O'Malley Plans US IPO After Wrong Way Bet on Petroplus: Energy
Feb. 6 (Bloomberg) -- Thomas O’Malley made two fortunes buying U.S. oil refineries at rock-bottom prices and selling when the economy rebounded. On the third try, in Europe, the 70- year-old ex-Salomon Brothers Inc. oil trader got it wrong.
Petroplus Holdings AG, the Swiss refiner that sought protection from creditors last month, spent $2.5 billion buying plants in the U.K., Germany and France after O’Malley took it public in 2006. Its collapse after profit margins plunged hasn’t diminished the refining veteran’s appetite as he prepares for a similar initial public offering in the U.S.

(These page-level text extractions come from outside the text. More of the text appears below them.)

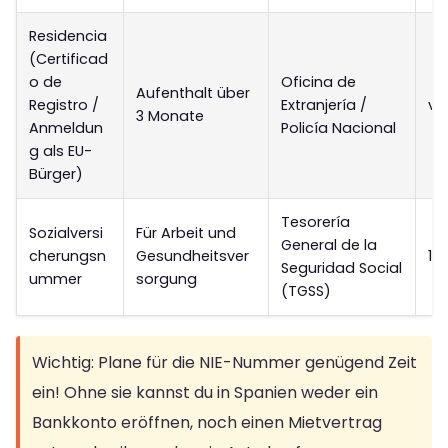
Residencia
(Certificad
o de
Oficina de
Aufenthalt über
Registro /
Extranjería /
var
3 Monate
Anmeldun
Policía Nacional
g als EU-
Bürger)
Tesorería
Sozialversi
Für Arbeit und
General de la
cherungsn
Gesundheitsver
1–
Seguridad Social
ummer
sorgung
(TGSS)
Wichtig: Plane für die NIE-Nummer genügend Zeit
ein! Ohne sie kannst du in Spanien weder ein
Bankkonto eröffnen, noch einen Mietvertrag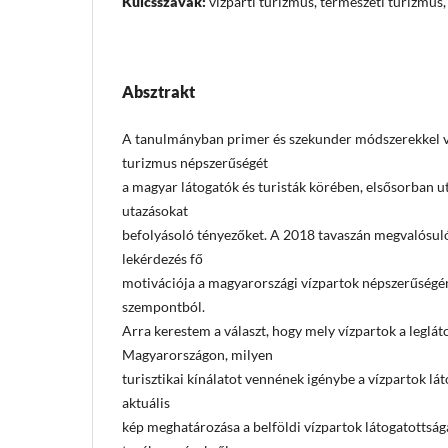
Kulcsszavak:
vízparti turizmus, természeti turizmus
Absztrakt
A tanulmányban primer és szekunder módszerekkel vi
turizmus népszerűségét
a magyar látogatók és turisták körében, elsősorban ut
utazásokat
befolyásoló tényezőket. A 2018 tavaszán megvalósu
lekérdezés fő
motivációja a magyarországi vízpartok népszerűségé
szempontból.
Arra kerestem a választ, hogy mely vízpartok a leglá
Magyarországon, milyen
turisztikai kínálatot vennének igénybe a vízpartok lát
aktuális
kép meghatározása a belföldi vízpartok látogatottságá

PBF Energy Co., formed in 2008 with private-equity backers Blackstone Group LP and First Reserve Corp., said Nov. 14 that it’s planning a share sale. Petroplus netted its backers six times their initial investment even as O’Malley himself held on to stock for years after their exit.
“O’Malley’s strategy could work in the U.S. or Asia, but Europe is a completely different market,” Martin Schreiber, an analyst at Zuercher Kantonalbank in Zurich, said in an interview. “The whole refining industry in Europe is suffering from overcapacity and weak demand.”